IConservative Party leader, Kemi Badenoch, has voiced alarm at the scale of racist attacks she has endured since becoming the first Black woman to head the party, despite her past assertion that Britain is “the best place in the world to be Black.”

Speaking to The Sunday Times, Badenoch described a wave of hostility directed at her, both online and from a small number of fellow MPs. She likened the criticism to what she called “Kemi derangement syndrome.”

“There’s a certain cadre of people who clearly can’t cope with the fact that I won this, and I’m doing it,” she said. “The level of personal attacks from anonymous people it’s hysterical. Not even just from MPs. I actually don’t think it’s that many MPs. I think it’s two to three people out of 120. That’s nothing. But online as well. People used to talk about Trump derangement syndrome. I think there’s a Kemi derangement syndrome: ‘How could she possibly have done this?’”

Badenoch said social media abuse has increasingly taken on an ethno-nationalist tone, with critics questioning her achievements because of her background. “There’s a lot of ethno-nationalism creeping up, lots of stuff about my race and my ethnicity and the tropes around, ‘well, she couldn’t possibly have done this all by herself,’” she added.

Born in Wimbledon and raised in Nigeria before moving back to the UK at 16, Badenoch has at times sought to distance herself from her Nigerian heritage.
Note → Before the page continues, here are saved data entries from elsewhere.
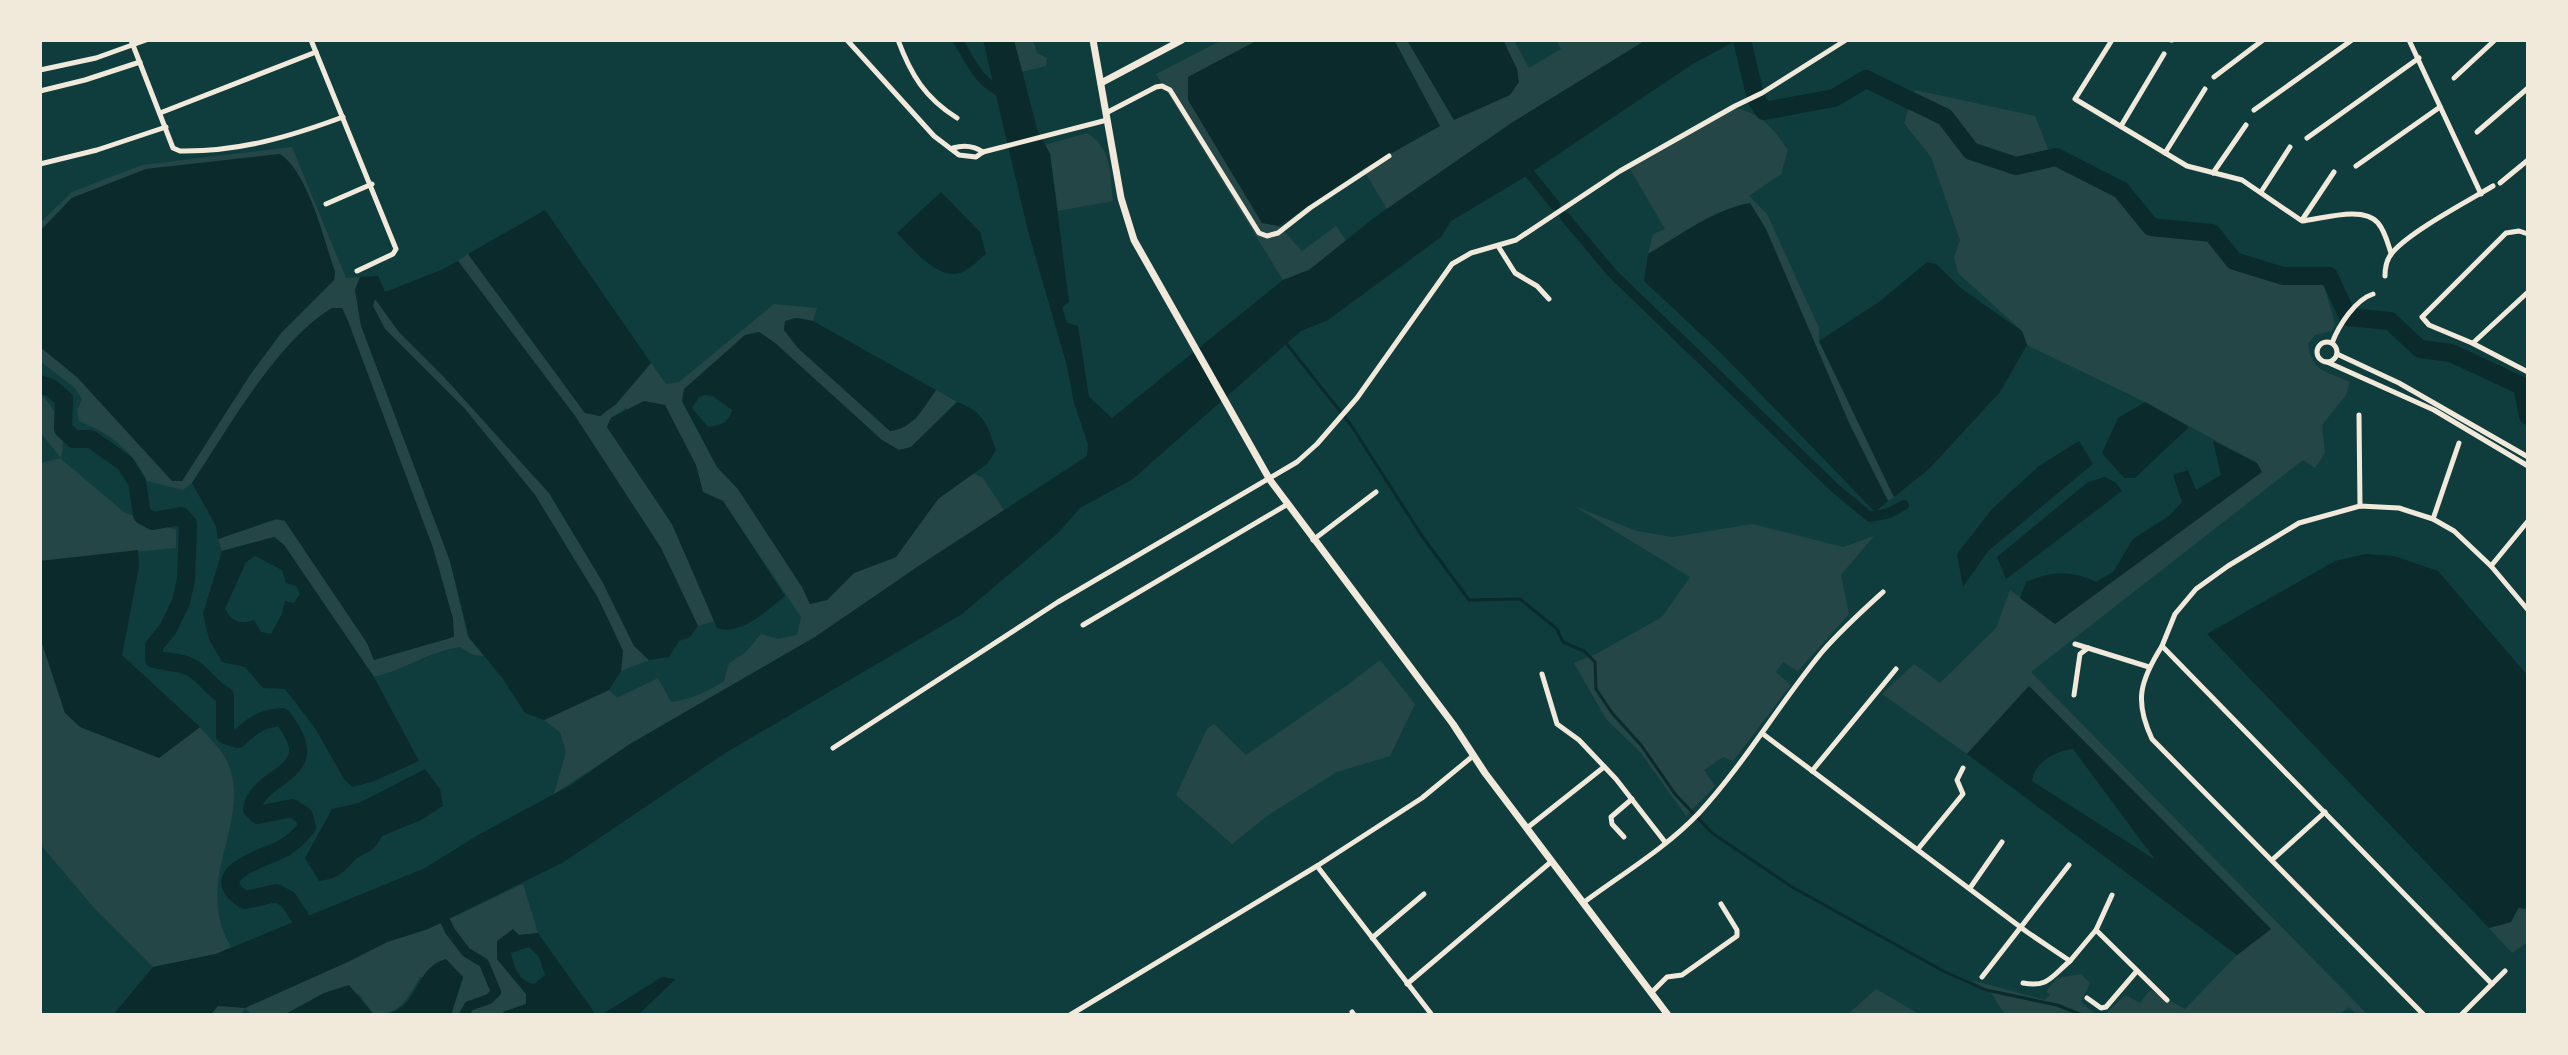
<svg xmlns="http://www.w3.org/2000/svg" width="2568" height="1055" viewBox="0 0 2568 1055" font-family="Mulish,sans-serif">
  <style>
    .green { fill: #244646 }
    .water { fill: #0a2a2b; fill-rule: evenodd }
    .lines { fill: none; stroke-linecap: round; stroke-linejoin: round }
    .stream { stroke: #0a2a2b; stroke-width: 3 }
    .canal { stroke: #0a2a2b; stroke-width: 10 }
    .river { stroke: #0a2a2b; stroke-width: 18 }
    .minor { stroke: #f1e9da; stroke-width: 5 }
    .tertiary { stroke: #f1e9da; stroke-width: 7 }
  </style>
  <rect width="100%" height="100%" fill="#0f3d3e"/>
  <!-- green -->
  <g class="green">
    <path d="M1014,40h19l4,13 10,5 -1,8 -25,6z"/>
    <path d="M1222,40h36l-70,37 74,146 17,3 23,25 34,-25 11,16 -38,28 -26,10 -127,-206z"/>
    <path d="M1394,40h13l47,80 63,-51 -14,-29h11l15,28 32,-19 -5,-9h90l-133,82 -126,87 -24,-40 77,-43z"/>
    <path d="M1915,90l120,26 14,35 48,36 26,13 25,33 62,7 16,24 48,16 49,2 12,42 -3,7 -17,4 -7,9c3,28 20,28 42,38l-4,13 -24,30 3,28 -10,15 -12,-8 -272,212 337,343h-11l-8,-8 -10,8h-235l21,-20 15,8 10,-13 35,19 52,-54 34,-26 -242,-243 -62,68 -85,-60 32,-30 26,19 56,-55 14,-38 45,34 202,-161 -112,-61 -118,-57 -5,-14 -64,-58 -4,-16 6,-17 -29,-83 -27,-34z"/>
    <path d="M1736,108c26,6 37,20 52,42l-7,24 -32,22 18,18 52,114v13l75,156 -6,4 -38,-76 -150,-201 -52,30 5,-20 12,-5 -35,-60z"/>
    <path d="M1087,133c25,15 23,41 26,68l-55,10 -8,-57 -5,-9z"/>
    <path d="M292,147l54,131 14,-1 -5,13 95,271 18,76 16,19 -11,-1 -13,-8c-30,4 -56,23 -86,30l-90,-132 -9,-8 -53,14 -4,-12 59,-20 8,2 82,122 7,17 79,-41 -20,-71 -91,-240c-7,3 -16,4 -23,9 -46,34 -94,117 -127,166l-9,7 -36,-9c-16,-32 -35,-46 -68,-60l-2,-11 5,-11 -7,-11 -35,-27v-14l37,30 95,103 10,1 68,-106 31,-42 53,-53 1,-8c-12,-34 -26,-98 -56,-118l-133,15 -74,29 -32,33v-8l32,-31 70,-27z"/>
    <path d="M468,254l117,159 15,3 16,-12 35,-41 15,21 13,-2 95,-78 43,4 -4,13 -17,-3 -11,3 -1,9 14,18 92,83 26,-12 20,-29 21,12 -46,45 -12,3 -17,-9 -107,-98 -16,-11 -77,69 35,66 21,22 64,98 8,17 17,-4 27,-27 42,-16 42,-58 35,-26 10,5 21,32 -189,127 -185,107 -76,50 12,-42 -6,-20 -16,-12 65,-30 8,8 41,-20 13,24c21,-3 36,-10 53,-21l5,-18 16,-10 16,-19 17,5 19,-4 4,-18 -78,-116 -20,-8 -7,-28 -70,-57 -15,10 -4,9 65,97 43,97 -17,5 -37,-78 -86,-132 -117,-155z"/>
    <path d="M375,298l24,34 45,45 105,116 53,88 32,64 15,15 -28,11 2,-20 -25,-53 -63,-103 -70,-86 -80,-80 -12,-23z"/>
    <path d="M40,394c20,18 26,39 21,65l64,54 51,17v18l-136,13v-98l21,-5 -21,-26z"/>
    <path d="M1574,506l63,25 36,6 79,-13 91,23 31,-11 -33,39 8,39 -51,57 -15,-9 -7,10 15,13 -58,76 -10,-4 -19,13 11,16 -29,30 -45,-63 -35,-34 -32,-56 24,-10 64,-36 28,-40z"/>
    <path d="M40,637l25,76 94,45 41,-31c9,11 21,22 27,34 27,59 -36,119 4,186l-15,7 -63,13 -58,-58 -55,-65z"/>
    <path d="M1380,660l35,44 -25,52 -53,16 -70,44 -35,28 -56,-49 31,-66 7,-5 32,31 100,-69z"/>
    <path d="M523,884l15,49 -19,2 -22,24 29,35v10l-22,8 3,3h-56l12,-37 -43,-1c-12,21 -20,38 -46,38l-15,-21 -35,-1 -40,22h-32l-7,-7 -4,7h-31l8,-9 92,-28 77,-36 41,-13z"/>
    <path d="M2519,908l9,1v37l-3,-2 -13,9 -23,-25 22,-6z"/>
    <path d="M2081,974l9,9 -9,19 16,13h-92l-13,-21 -21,-14 74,20 5,-5 -4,-4 11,-13z"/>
    <path d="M1876,989l45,26h-74z"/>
  </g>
  <!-- water -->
  <g class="water">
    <path d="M983,40h31l23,89 13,25 19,148 -7,5 5,16 11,3 11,71 23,21 171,-138 26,-10 66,-53 138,-95 133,-82h91l-46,25 -168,113 -72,43 -10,16 -113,83 -27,11 -168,148 -53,29 -22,25 -96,81 -235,138 -165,111 -134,66 -41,13 -37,19 -105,47 -27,-2 -8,9h-97l40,-48 63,-13 209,-86 53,-33 93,-50 59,-41 185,-107 105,-72 167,-109 1,-12 -14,-41 -7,-37 -39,-135z"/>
    <path d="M1258,40h136l46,86 -77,43 -84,57 -17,-3 -74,-123v-23z"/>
    <path d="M1407,40h96l14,29 2,13 -9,13 -56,25z"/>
    <path d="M280,154c29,20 43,84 55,118l-1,8 -53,53 -31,42 -68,106h-10l-95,-104 -37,-30v-116l32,-33 74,-29z"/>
    <path d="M941,192l39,40 6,22c-9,7 -20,20 -32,20 -22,0 -43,-27 -57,-41z"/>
    <path d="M1750,203l16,26 84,196 38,76 -13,11 -154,-159 -77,-72 4,-27c31,-18 66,-45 102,-51z"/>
    <path d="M545,210l106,153 -35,41 -16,12 -15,-3 -117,-159z"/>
    <path d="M458,261l117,155 86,132 37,78 -8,11 -11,4 -10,16 -20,3 -15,-14 -32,-65 -53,-88 -105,-116 -45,-45 -24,-33 -2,7 12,23 80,80 70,86 63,103 25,53 -2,20 -12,19 -65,30 -19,-7 -22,-34 -34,-42 -19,-76 -89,-235 -6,-36 5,-13 18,-1 7,16 56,-22z"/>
    <path d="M1927,262l9,2 26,25 60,42 5,14 -27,47 -71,77 -35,28 -75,-156 60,-39z"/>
    <path d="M332,308h10l6,13 85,227 20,71 1,18 -80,23 -7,-17 -82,-122 -9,-2 -58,20 -2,-13 -24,-43c36,-54 85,-142 140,-175z"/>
    <path d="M796,318l17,3 123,69c-12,17 -23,39 -46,41l-92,-83 -14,-18 1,-9z"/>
    <path d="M759,332l16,11 107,97 17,10 12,-3 46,-45c27,10 30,22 39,48l-9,14 -49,35 -42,58 -42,16 -27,27 -17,4 -8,-17 -64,-98 -21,-22 -35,-66 2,-12 61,-54zM705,395l8,1 19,14c-3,13 -12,15 -24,17l-16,-19 7,-11z"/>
    <path d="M644,401l21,4 31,60 7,27 20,9 62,95c-18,14 -43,40 -68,32l-45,-104 -65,-97 4,-9z"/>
    <path d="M2145,402l44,25 -54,51h-11l-22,-25 16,-35z"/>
    <path d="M2079,441l14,23 -105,87 -25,36 -6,-33 35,-45 47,-43z"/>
    <path d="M2213,441l44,22 5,9 -207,152 -35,-26 6,-16c28,-11 43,-12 70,0l17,-10 20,-33 36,-23 13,-14 -9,-27 15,-5 8,20 25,-15z"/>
    <path d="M2105,477l11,6 6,8 -116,88 -9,-22 91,-75z"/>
    <path d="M274,537l10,8 90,132 45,84 -47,21 -20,5 -8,-8 -29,-51 -30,-39 -22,-1 -18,-21 -23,-5 -13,-23 -6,-25 19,-63zM255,556l27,14 4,13 10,3 4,8 -6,9 -9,-2 -3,13 -11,20 -10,-2 -7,-12c-14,5 -22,2 -29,-11l21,-47z"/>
    <path d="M138,550l1,17 -17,88 78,72 -41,31 -79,-31 -15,-14 -25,-76v-76z"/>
    <path d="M2366,554l28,2 44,15 90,105v233l-10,-1 -7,14 -22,6 -282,-294 128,-73z"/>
    <path d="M2029,686l242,243 -34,26 -270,-201zM2073,749l81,109v1l-122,-78c2,-19 24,-30 41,-32z"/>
    <path d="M425,769l15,20 3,17 -22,14 -39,16c-11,21 -16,13 -29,26 -12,13 -15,16 -34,19l-14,-23 27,-49 27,-6z"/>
    <path d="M513,929l6,6 19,-2 58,82h-89l-4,-3 23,-8v-10l-29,-35v-18zM529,947l10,10 6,18 -11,9c-16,-4 -19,-15 -23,-31z"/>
    <path d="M446,959l17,18 -12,38h-64c5,-3 13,-6 17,-10 16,-16 17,-39 42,-46z"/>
    <path d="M662,977l14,2 -38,36h-37z"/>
    <path d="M349,985l25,30 -44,-2 -2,2h-44l40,-22z"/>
  </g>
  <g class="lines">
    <!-- stream -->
    <path class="stream" d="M1286,343l65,82 71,111 47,64 51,-1 37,30 6,13 21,9 11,11 1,27 16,24 29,32 34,49 37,39 80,54 153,85 41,18 71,15 25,10"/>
    <!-- canal -->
    <g class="canal">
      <path d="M958,40c13,23 21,43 47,54"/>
      <path d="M1521,163l34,42"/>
      <path d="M1565,217l48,57 223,215 34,28 19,-4 15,-8"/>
      <path d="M441,912l9,19 16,21 18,11 12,29 -7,7 -20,7 -5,9"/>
    </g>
    <!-- river -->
    <g class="river">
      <path d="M1742,40l14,59 8,12 70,-13 32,-19 79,38 26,34 45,15 40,-9 65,33 30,37 61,6 22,28 49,15h46l19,41 42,4 30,28 31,4 71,33 6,30"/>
      <path d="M40,384l11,4 13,11 -1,30 11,10h17l34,24 12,19 5,33 11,6 28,-5 7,8 -2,56 -5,22 -13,27 -14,17v13c10,3 25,3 34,7 14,5 22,22 37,30v39l13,4c14,-14 25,-21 44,-22 47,59 -23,54 -30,92l6,6 34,-7 12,8 3,11c-7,9 -13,15 -23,21 -15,9 -83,25 -39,52l31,-7 12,6 24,37"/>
    </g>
    <!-- minor -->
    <g class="minor">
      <path d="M131,40l42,108 7,3c58,1 109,-14 163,-34"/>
      <path d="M311,40l85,209 -3,5 -36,17"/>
      <path d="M847,40l87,96 25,19 17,2 7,-5 124,-32"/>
      <path d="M898,40c13,35 27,58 59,78"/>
      <path d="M2112,40l-37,59 112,67 55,14 60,41c20,-2 61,-16 76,2 7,8 10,21 13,30"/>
      <path d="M2171,40h1"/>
      <path d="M2409,40l72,154"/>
      <path d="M40,70l56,-12 50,-18"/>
      <path d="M2214,77l49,-37"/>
      <path d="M2454,78l41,-38"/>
      <path d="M40,91l45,-11 55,-18"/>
      <path d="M2254,110l98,-70"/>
      <path d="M160,113l156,-61"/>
      <path d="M1106,113l50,-26 6,-1 8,4 89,143 8,3 11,-3 32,-25 79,-52"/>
      <path d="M2121,126l43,-72"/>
      <path d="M2477,132l51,-44"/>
      <path d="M2307,138l112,-80"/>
      <path d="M953,148c10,-3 21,-2 30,4"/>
      <path d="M2165,153l40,-64"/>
      <path d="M40,164l57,-14 69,-23"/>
      <path d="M2356,166l84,-59"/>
      <path d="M2213,173l33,-48"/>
      <path d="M2500,183l28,-23"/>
      <path d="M2261,192l29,-45"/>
      <path d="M326,204l46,-20"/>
      <path d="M2302,220l32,-48"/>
      <path d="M2528,234l-9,-3 -13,2 -84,84 7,8 43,18 56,29"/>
      <path d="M1498,246l17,27 22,13 12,13"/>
      <path d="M2385,276c0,-9 1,-16 7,-23 17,-21 76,-52 101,-67"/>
      <circle cx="2327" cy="352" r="10"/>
      <path d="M2332,343c7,-18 23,-43 41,-49"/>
      <path d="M2473,343l55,-51"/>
      <path d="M2337,354l62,29 129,74"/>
      <path d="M2327,362l107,48 94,56"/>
      <path d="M2359,415l1,91"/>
      <path d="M2433,519l26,-76"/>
      <path d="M1313,540l63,-48"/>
      <path d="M2491,566l37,-45"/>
      <path d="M1083,625l205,-121"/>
      <path d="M2075,644l74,23"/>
      <path d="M2162,646c-22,35 -28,55 -10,93l272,276"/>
      <path d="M1542,674l15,50 22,16 37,39 49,63"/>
      <path d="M2074,695l6,-41 8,-6"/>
      <path d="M1763,734l264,198 43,29 26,-31 71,70"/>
      <path d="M833,748l225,-146 239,-140 20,-18 40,-46 95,-134 19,-11 45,-13 104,-69 115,-65 27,-13 84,-53"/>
      <path d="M1812,771l84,-102"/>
      <path d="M1527,828l77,-61"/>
      <path d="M1624,837l-12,-13 -1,-7 21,-18"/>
      <path d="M1918,849l45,-55 -6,-14 6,-12"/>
      <path d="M2272,860l53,-48"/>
      <path d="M1317,866l115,149"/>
      <path d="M1970,888l32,-46"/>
      <path d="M1583,903c39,-29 83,-55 116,-90 46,-50 80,-109 123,-161 19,-22 39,-40 61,-60"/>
      <path d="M2096,930l16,-35"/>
      <path d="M1372,938l52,-44"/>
      <path d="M1982,977l87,-112"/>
      <path d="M2023,983c25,5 29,-7 47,-22"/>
      <path d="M1407,984l145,-123"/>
      <path d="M2492,984l-330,-338 13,-32 21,-25 32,-23 71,-43 61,-17 39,2 34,11 21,12 37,35 37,44"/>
      <path d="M1651,993l16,-16 15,-2 55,-39v-6l-16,-26"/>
      <path d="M2087,998l14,10 5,-1 30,-35"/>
      <path d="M1352,1012l2,3"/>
      <path d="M1070,1015l247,-149 105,-68 51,-42"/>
      <path d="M2461,1015l44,-44"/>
    </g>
    <!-- tertiary -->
    <g class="tertiary">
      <path d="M1093,40l28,158 13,42 136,240 183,244 32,49 183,242"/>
      <path d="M1101,83l81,-43"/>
    </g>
  </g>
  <!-- border -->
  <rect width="2568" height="1055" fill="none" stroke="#f1e9da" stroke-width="84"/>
</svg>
She told the paper she always weighs other explanations before attributing criticism to racism.

“I always try to think of every possible explanation before I go to race and racism. I think that is a healthy way to run a society,” she said. “I remember when I stood up a few years ago and said Britain is not a racist country,ethnic minorities do very well here, it is white working-class boys who are actually struggling on a lot of metrics—and I got pilloried for that. My view is that there are people out there who will say whatever it is, they will throw whatever kind of mud at you, and they will hope that it sticks.”

The remarks come as Badenoch prepares for her first party conference as leader, amid speculation that shadow justice secretary Robert Jenrick may be positioning for a challenge. With the Conservatives languishing at 17% in opinion polls, she dismissed such rumours as “wishful thinking” and “sour grapes.”

“When I hear those things, I can tell those people are not focused on the country at all. Many of those people having those conversations think this is a game. But the lives of people in this country aren’t a game,” she said.